四十過ぎて結婚したサムライシローも、きっとこんな感じで変わってしまったに違いない。嘆かわしいことだ。
「これはあくまで直感だけど」
「直感?」
俺が肩を回したがっていることに気づいたえーこは、最後に強く握ってからゆっくり手のひらを開いた。
「流す必要なんてない、だって…」
「だって?」
「これは私だから」
次第に見分けがつかなくなっていく彼女の顔を、俺はじっと探していく。
「そして、あなたはヒロくんだから」
「………」
「でしょ?」
その瞬間、確かに何かがうなづいた気がした。最初のドライブインで名を呼ばれた記憶と重なっていく、吐き気のようなもの。

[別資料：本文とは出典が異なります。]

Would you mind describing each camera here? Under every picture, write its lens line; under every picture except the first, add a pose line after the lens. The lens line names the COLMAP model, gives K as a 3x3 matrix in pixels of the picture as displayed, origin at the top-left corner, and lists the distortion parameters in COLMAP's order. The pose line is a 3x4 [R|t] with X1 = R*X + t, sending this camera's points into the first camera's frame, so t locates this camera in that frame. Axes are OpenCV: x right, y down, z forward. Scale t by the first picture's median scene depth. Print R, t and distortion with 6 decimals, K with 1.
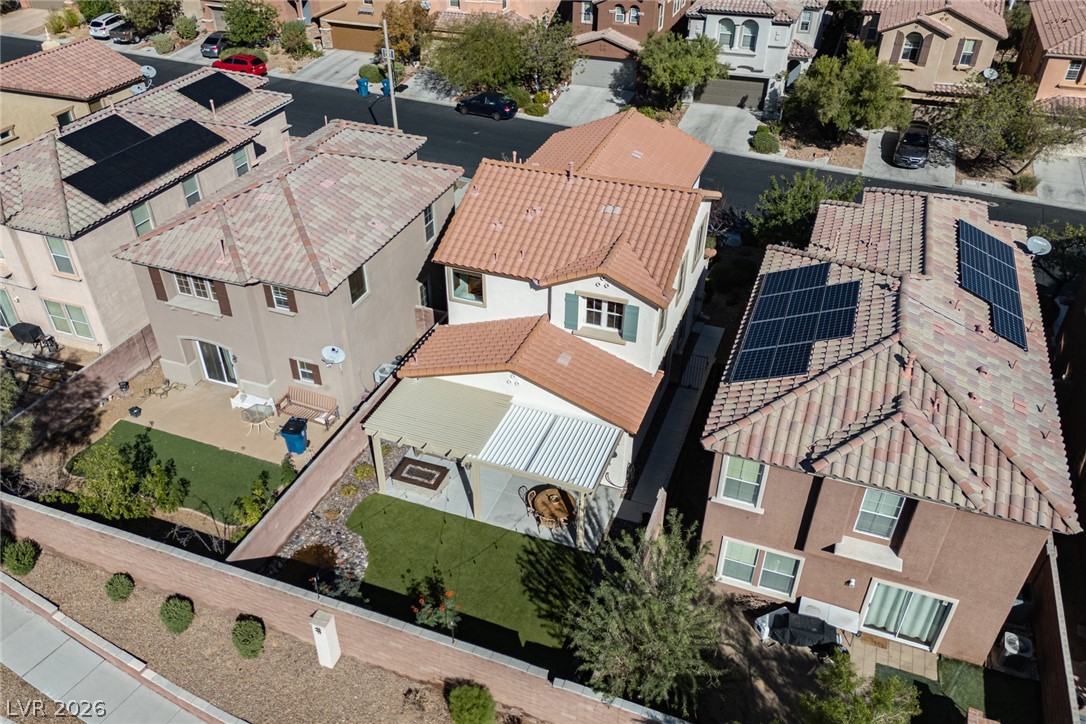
lens RADIAL K [[841.2, 0, 518.1], [0, 841.2, 390.6], [0, 0, 1]] dist [0.074933, -0.065233]
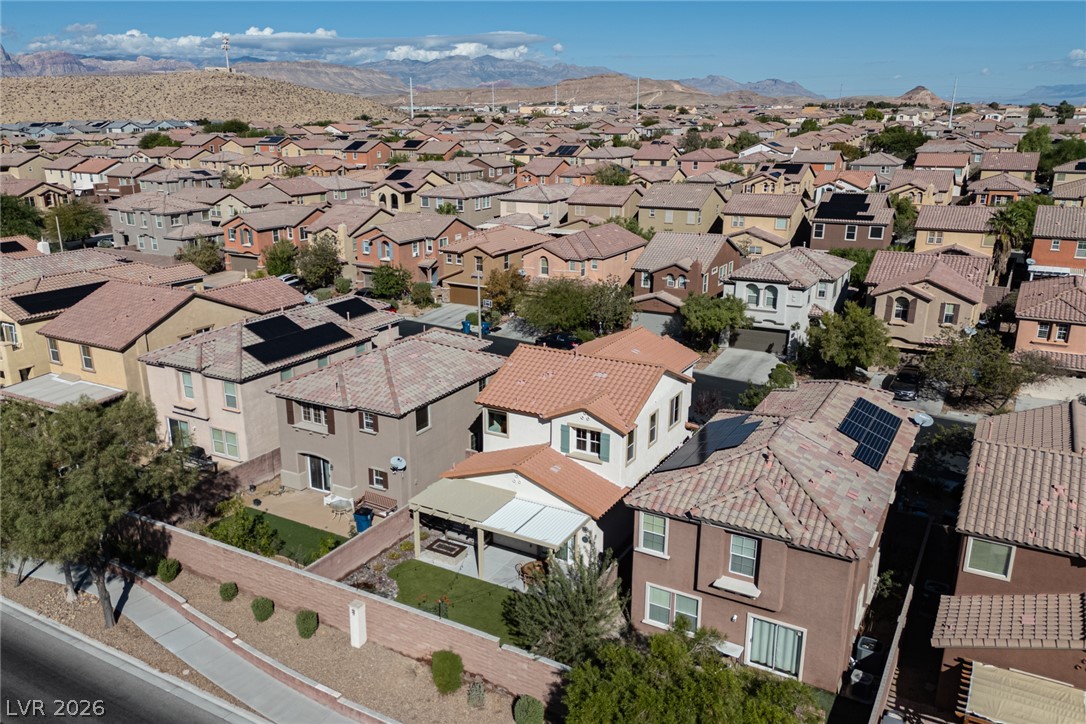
lens RADIAL K [[853.9, 0, 508.8], [0, 853.9, 388.1], [0, 0, 1]] dist [0.108214, -0.118931]
pose [[0.986761, 0.052710, -0.153375, 0.167620], [-0.099025, 0.944775, -0.312402, 0.254360], [0.128438, 0.323454, 0.937487, -0.340382]]
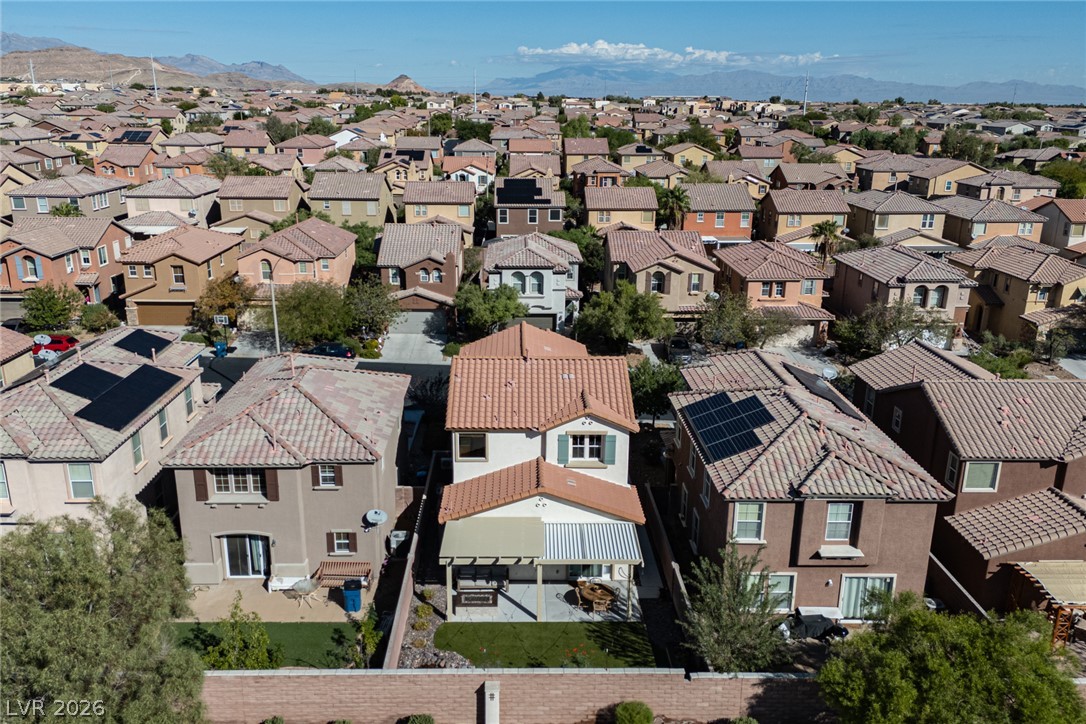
lens RADIAL K [[898.0, 0, 524.2], [0, 898.0, 387.0], [0, 0, 1]] dist [0.114148, -0.169475]
pose [[0.925690, -0.102847, 0.364033, -0.442241], [0.214195, 0.935705, -0.280315, 0.173874], [-0.311798, 0.337459, 0.888202, -0.222494]]
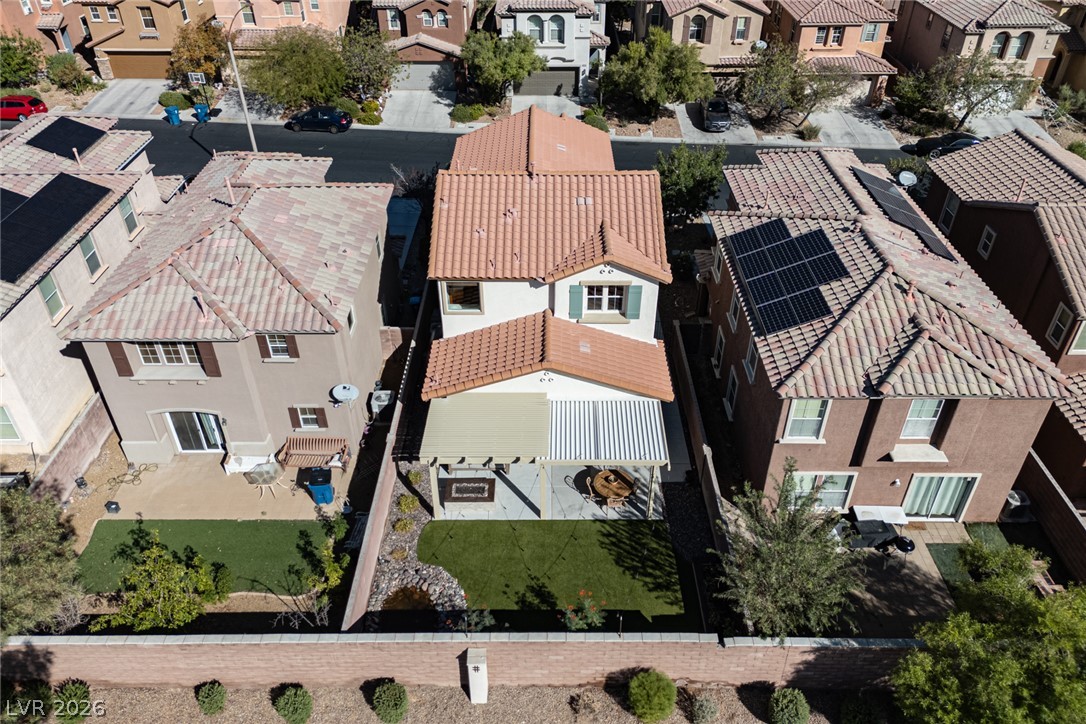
lens RADIAL K [[800.3, 0, 545.3], [0, 800.3, 372.1], [0, 0, 1]] dist [0.069216, -0.057585]
pose [[0.929849, -0.212316, 0.300505, -0.262839], [0.212555, 0.976615, 0.032303, -0.044553], [-0.300337, 0.033837, 0.953233, 0.060143]]
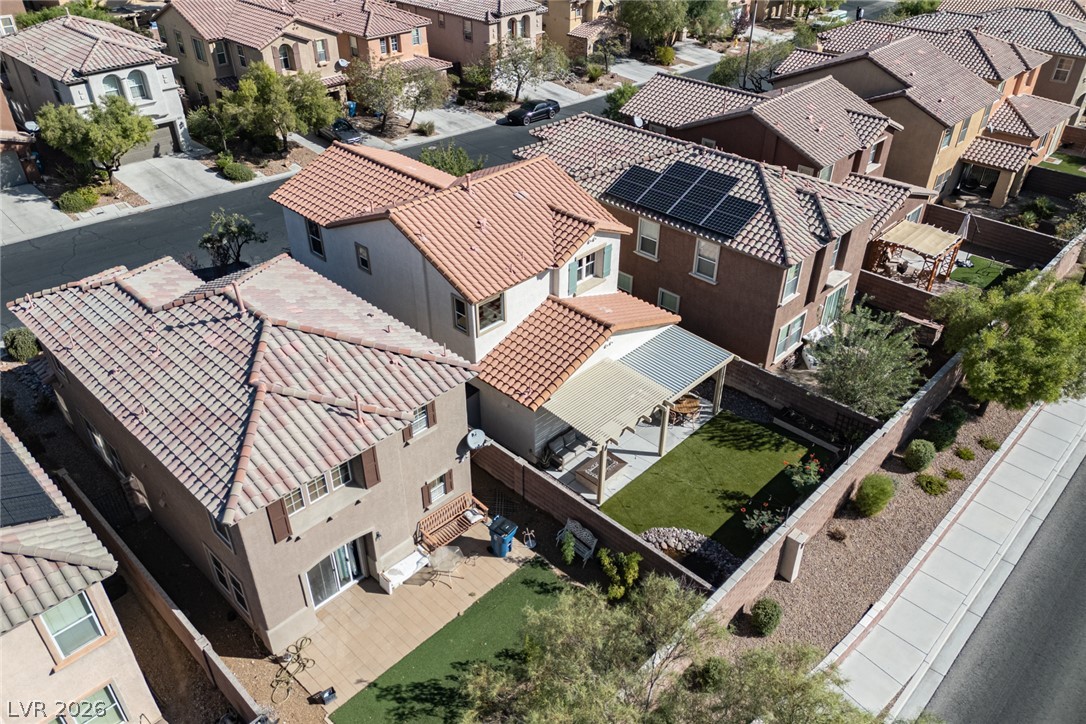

あの日の俺は、もしかしてドライブインに着く前からおかしかったんじゃないか。新たな疑念も浮かんでくるけれど、すぐに思い直す。途切れ途切れの記憶をつないだら、ネガティブだった自分を作るばかり。記憶にないことをつなげたらゴロウになる? そんなバカなことがあってたまるかって。
「それじゃ、今日はこの辺で」
「おう。気をつけてな」
「うん。ひろちゃんも事故らないで」
「事故りそうに見えるか?」
「そういう問題じゃありません」
最後にこつんとグーパンチを食らって別れた時、もう周囲は夕暮れを過ぎ、車のライトばかりが飛び交う暗闇に変わりつつあった。
独りになって、もう一度覗いた先は何も見えなかったけど、なんとなくそこに村がないかと探したくなっている自分。絶対にありはしない。その絶対という安心感が、果てのない闇に引き込もうとしている。
…………。
山際博一はここにいる。だから。だから終わらない? それは何よりもあり得ない結論じゃないか。